I don’t even know Elaine…But, Hey Nice to meet you! LOL…I was just stating a Fact is all in agreement with another poster. Sorry If I caused any mayhem. I think the HVAC does a wonderful job and all the guys/gals there should be given a gold star. HVAC you Rock!?!?

astro
Member
astro

Couple of things:

1) Word is that Charlie is now in assisted living and is under the care of one of his family members.

2) I’d like to defend Elaine a little bit. She isn’t telling anyone anything they don’t already know. If that’s him, you already see him under the care of the ambulance – so you know he’s been taken by ambulance to the hospital. Nothing new learned there. People said in the thread he’s an ass and someone else already wanted to punch him. That covers her abusive point, and uncooperative could maybe fall into being an ass. Defiantly looks like doesn’t mean “That is him” either.

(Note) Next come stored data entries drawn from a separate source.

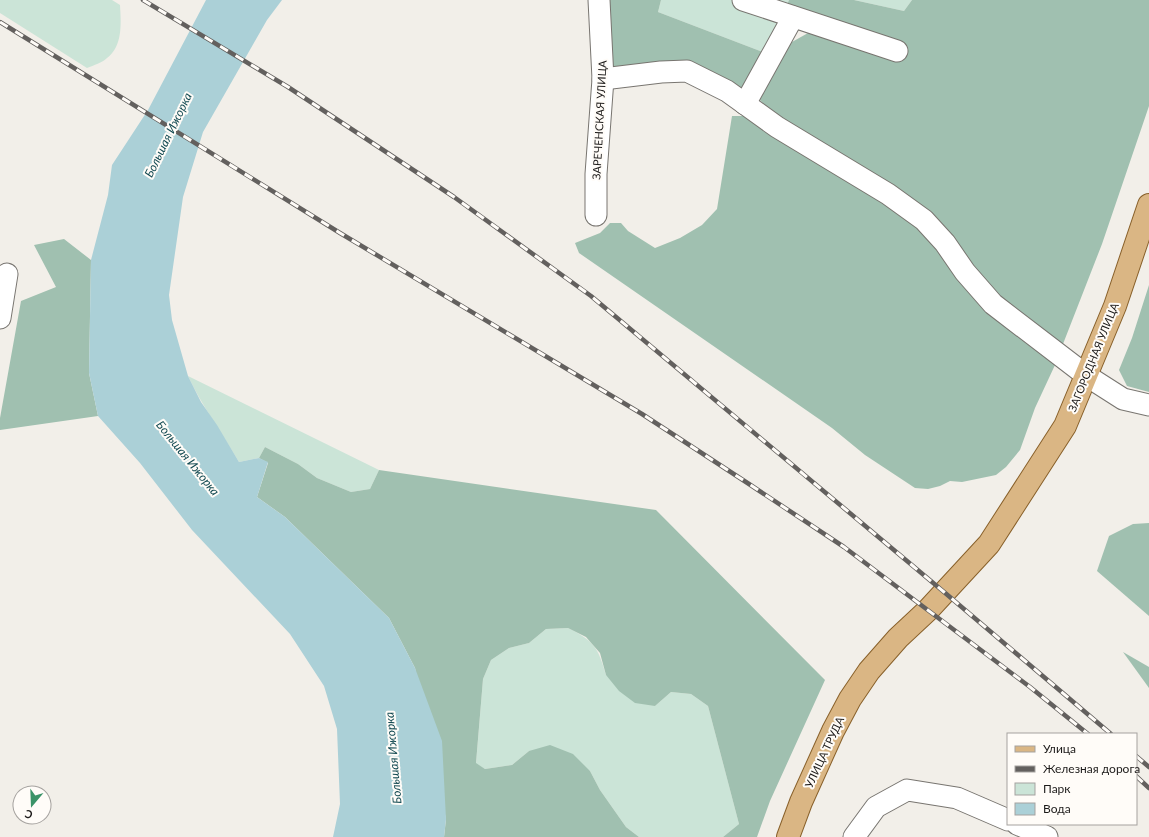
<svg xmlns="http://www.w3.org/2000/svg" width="1149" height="837" viewBox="0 0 1149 837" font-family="Lato,sans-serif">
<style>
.green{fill:#cbe4d7}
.forest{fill:#a0c0b0}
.water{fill:#abd0d7}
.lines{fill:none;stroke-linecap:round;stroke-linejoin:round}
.minor-casing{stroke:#787570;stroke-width:23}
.major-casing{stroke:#88602a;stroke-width:24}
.minor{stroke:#fff;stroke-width:21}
.major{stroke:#dab684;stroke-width:22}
.rail-casing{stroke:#63605e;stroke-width:4.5}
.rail{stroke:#fffcf8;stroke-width:3;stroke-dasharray:9;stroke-linecap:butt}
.labels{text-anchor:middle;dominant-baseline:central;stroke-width:4;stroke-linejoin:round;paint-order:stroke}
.street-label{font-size:11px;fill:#1d1b1a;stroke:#fffcf8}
.water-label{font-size:12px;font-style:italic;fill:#124951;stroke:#fffcf8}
</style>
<rect width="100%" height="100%" fill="#f2efe9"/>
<g class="green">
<path d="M0 0H112L120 5C121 23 123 46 107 58 102 63 94 65 87 68L0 13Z"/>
<polygon points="661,0 789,0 765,53 658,12"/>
<polygon points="854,0 912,0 904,11"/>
<path d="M188 376 379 470 370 489 351 492 317 478 298 464 265 447 259 458 239 462C222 433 202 406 188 376Z"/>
<path d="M568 628C594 641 598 647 606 675L655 706 671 692 691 694 708 706 739 824 723 837H639L626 827 600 790 590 771 529 751 512 765 485 769 476 764 483 679 491 660 509 648 529 643 546 629Z"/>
</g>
<g class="forest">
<polygon points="606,0 661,0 658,12 765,53 745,94 731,85 606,71"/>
<polygon points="789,0 854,0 904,11 912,0 1149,0 1149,106 1102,244 1063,344 1000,297 972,269 778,120 759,99 767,78 792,42 808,33 895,61 786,7"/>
<polygon points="732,116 748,116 917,222 1055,365 1035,408 1020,450 1006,467 996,475 962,482 950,481 940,486 928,489 915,488 865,455 832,428 579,253 575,243 600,233 610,223 621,223 628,231 655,248 680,238 702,225 717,209"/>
<polygon points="64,239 91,260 89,373 98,416 0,430 0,418 21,301 56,287 34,245"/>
<polygon points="1149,285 1149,392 1127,386 1119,370 1132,338"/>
<polygon points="265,447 298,464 317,478 351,492 370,489 379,470 656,510 825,680 770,801 757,837 723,837 739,824 708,706 691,694 671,692 655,706 635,703 619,691 606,675 600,653 586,637 568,628 546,629 529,643 509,648 491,660 483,679 476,763 485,769 512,765 529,751 550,745 573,754 590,771 600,790 626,827 639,837 444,837 446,819 415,668 389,618 285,517 257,497 268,463 259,458"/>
<polygon points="1149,523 1149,616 1097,571 1109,536 1133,524"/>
<polygon points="1123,652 1149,667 1149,688"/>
</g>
<polygon class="water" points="206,0 282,0 267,20 203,132 183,197 169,295 172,320 188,376 201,402 217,425 239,462 259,458 268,462 257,497 285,517 389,618 415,668 442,741 446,819 444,837 333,837 340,804 337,729 324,686 290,634 192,530 140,463 98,416 89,373 91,260 108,195 112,165 148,110"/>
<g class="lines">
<g class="minor-casing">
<g id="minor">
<polyline points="743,0 897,51"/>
<polyline points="603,79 661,72 687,71 727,91 777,127 888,194 924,220 945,243 965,272 993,304 1087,376 1123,399 1149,405"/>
<polyline points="745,104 793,17"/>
<polyline points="596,215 596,174 603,79 599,0"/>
<polyline points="0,318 7,274"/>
<polyline points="1017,824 1047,837"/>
<polyline points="854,837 876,807 907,790 957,798 1008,820"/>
</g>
</g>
<g class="major-casing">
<polyline id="major" points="788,837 801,802 833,731 850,699 869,671 898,638 928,610 989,544 1065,426 1115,306 1149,205"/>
</g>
<use href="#minor" class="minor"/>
<use href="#major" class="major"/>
<g class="rail-casing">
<g id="rail">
<polyline points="143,0 288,87 454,197 591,296 944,592 1111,734"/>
<polyline points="0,22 340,233 642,414 749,484 844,547 1030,687 1088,734"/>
<polyline points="1136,756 1149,767"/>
<polyline points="1136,776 1149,788"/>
</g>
</g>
<use href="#rail" class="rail"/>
</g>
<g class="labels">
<g class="street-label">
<text transform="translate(599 120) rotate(-87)">ЗАРЕЧЕНСКАЯ УЛИЦА</text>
<text transform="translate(1093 357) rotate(-68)">ЗАГОРОДНАЯ УЛИЦА</text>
<text transform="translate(824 752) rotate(-65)">УЛИЦА ТРУДА</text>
</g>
<g class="water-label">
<text transform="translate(168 135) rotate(-64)">Большая Ижорка</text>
<text transform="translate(188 458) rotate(51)">Большая Ижорка</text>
<text transform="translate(393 758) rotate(-95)">Большая Ижорка</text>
</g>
</g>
<rect x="1007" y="733" width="130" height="92" fill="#fffcf8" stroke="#a5a29f"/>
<rect x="1015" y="746" width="20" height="6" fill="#dab684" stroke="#a5a29f"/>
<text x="1043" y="753" font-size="12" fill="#1d1b1a">Улица</text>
<rect x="1015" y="766" width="20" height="6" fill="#63605e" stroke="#a5a29f"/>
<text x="1043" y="773" font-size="12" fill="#1d1b1a">Железная дорога</text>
<rect x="1015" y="783" width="20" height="12" fill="#cbe4d7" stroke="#a5a29f"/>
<text x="1043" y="793" font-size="12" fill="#1d1b1a">Парк</text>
<rect x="1015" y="803" width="20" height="12" fill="#abd0d7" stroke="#a5a29f"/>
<text x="1043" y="813" font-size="12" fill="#1d1b1a">Вода</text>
<g transform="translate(32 805) rotate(199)"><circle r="19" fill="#fffcf8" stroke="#a5a29f"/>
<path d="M0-3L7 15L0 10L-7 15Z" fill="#3a9368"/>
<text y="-6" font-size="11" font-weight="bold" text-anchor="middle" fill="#1d1b1a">С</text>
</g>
</svg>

So you really don’t have much of a case with what Elaine said being against HIPPA. Keeping in mind that the ambulance doesn’t bill, they aren’t covered under this law as it stands. They get their money from donations and whatever the city gives them – which probably isn’t much in the grand scheme of things.

UrbanRose
Member
UrbanRose

[quote comment=”110216″]First responder Fire Departments generally do not fall under HIPAA. Ambulance services that do not bill insurance companies for services do not fall under HIPAA.

Does the Hoboken Volunteer Ambulance Company bill the a patients insurance for services?

To be clear HIPAA only involves agencies/providers that electronically bill a patients insurance, and have little to do with hersay on the internet.[/quote]

Yes, the first part: HIPAA is the United States Health Insurance Portability and Accountability Act of 1996. There are two sections to the Act. HIPAA Title I deals with protecting health insurance coverage for people who lose or change jobs. HIPAA Title II includes an administrative simplification section which deals with the standardization of healthcare-related information systems. In the information technology industries, this section is what most people mean when they refer to HIPAA. HIPAA establishes mandatory regulations that require extensive changes to the way that health providers conduct business.
HIPAA seeks to establish standardized mechanisms for electronic data interchange (EDI), security, and confidentiality of all healthcare-related data. The Act mandates: standardized formats for all patient health, administrative, and financial data; unique identifiers (ID numbers) for each healthcare entity, including individuals, employers, health plans and health care providers; and security mechanisms to ensure confidentiality and data integrity for any information that identifies an individual.